* Given records
• • •

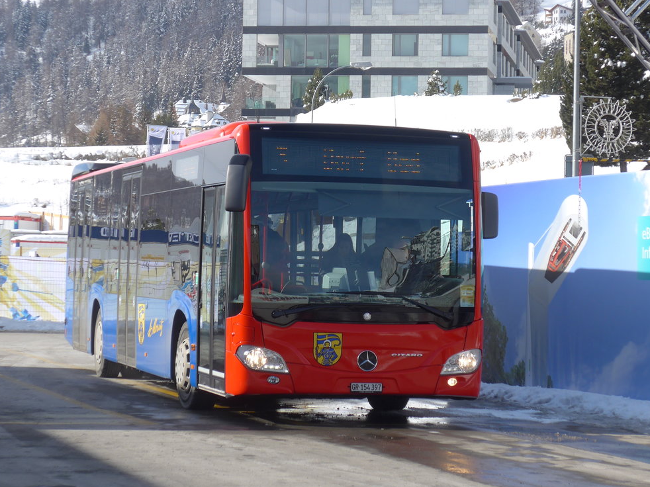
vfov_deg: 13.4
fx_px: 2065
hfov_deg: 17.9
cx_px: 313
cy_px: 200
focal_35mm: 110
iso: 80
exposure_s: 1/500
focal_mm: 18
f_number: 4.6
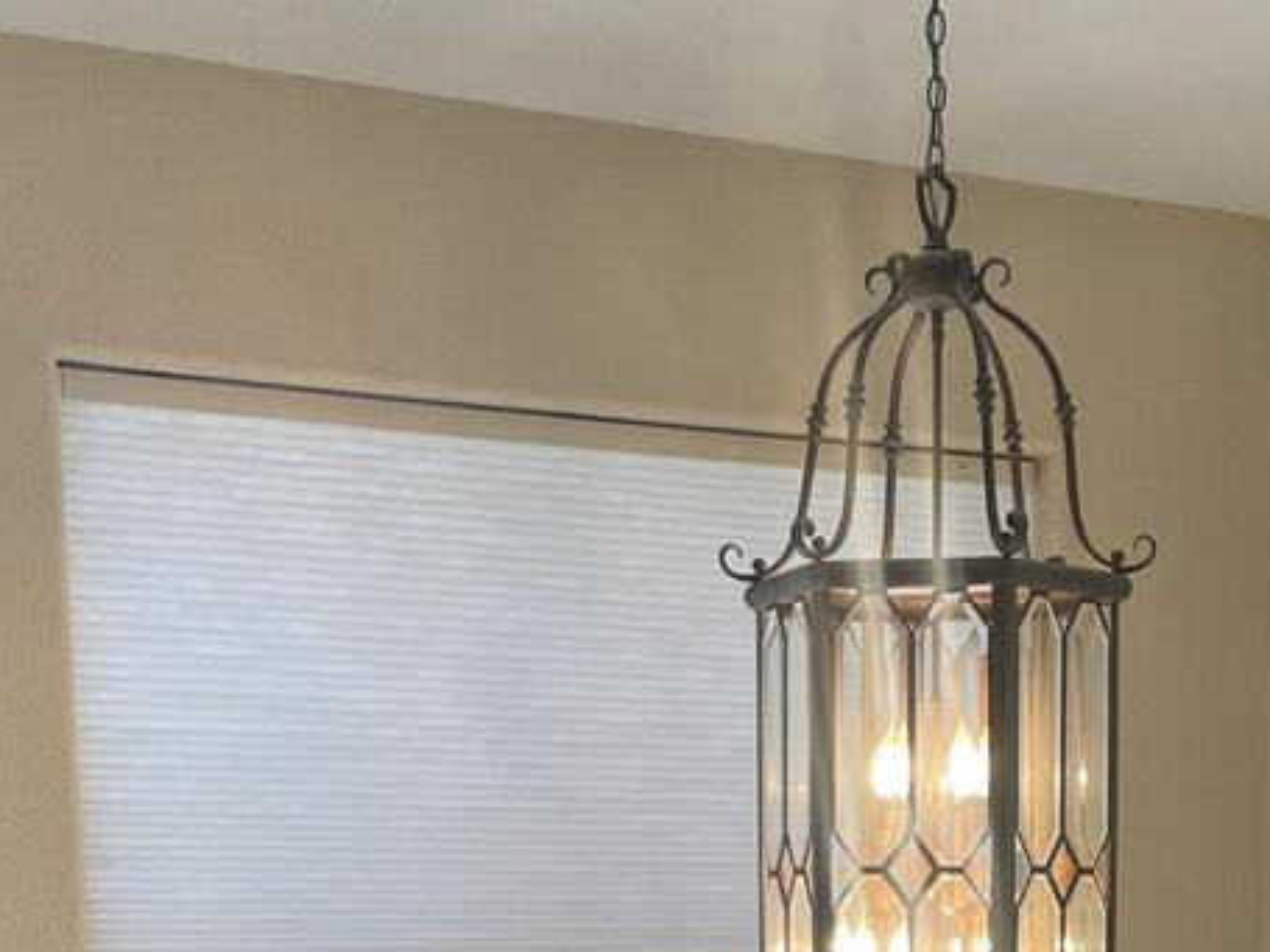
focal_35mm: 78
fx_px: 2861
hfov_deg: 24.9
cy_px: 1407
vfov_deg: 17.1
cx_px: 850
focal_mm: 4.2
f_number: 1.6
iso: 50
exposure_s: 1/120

• • •

Everything in the records is to be repeated verbatim except the pictures.

* Task solution
vfov_deg: 13.4
fx_px: 2065
hfov_deg: 17.9
cx_px: 313
cy_px: 200
focal_35mm: 110
iso: 80
exposure_s: 1/500
focal_mm: 18
f_number: 4.6
focal_35mm: 78
fx_px: 2861
hfov_deg: 24.9
cy_px: 1407
vfov_deg: 17.1
cx_px: 850
focal_mm: 4.2
f_number: 1.6
iso: 50
exposure_s: 1/120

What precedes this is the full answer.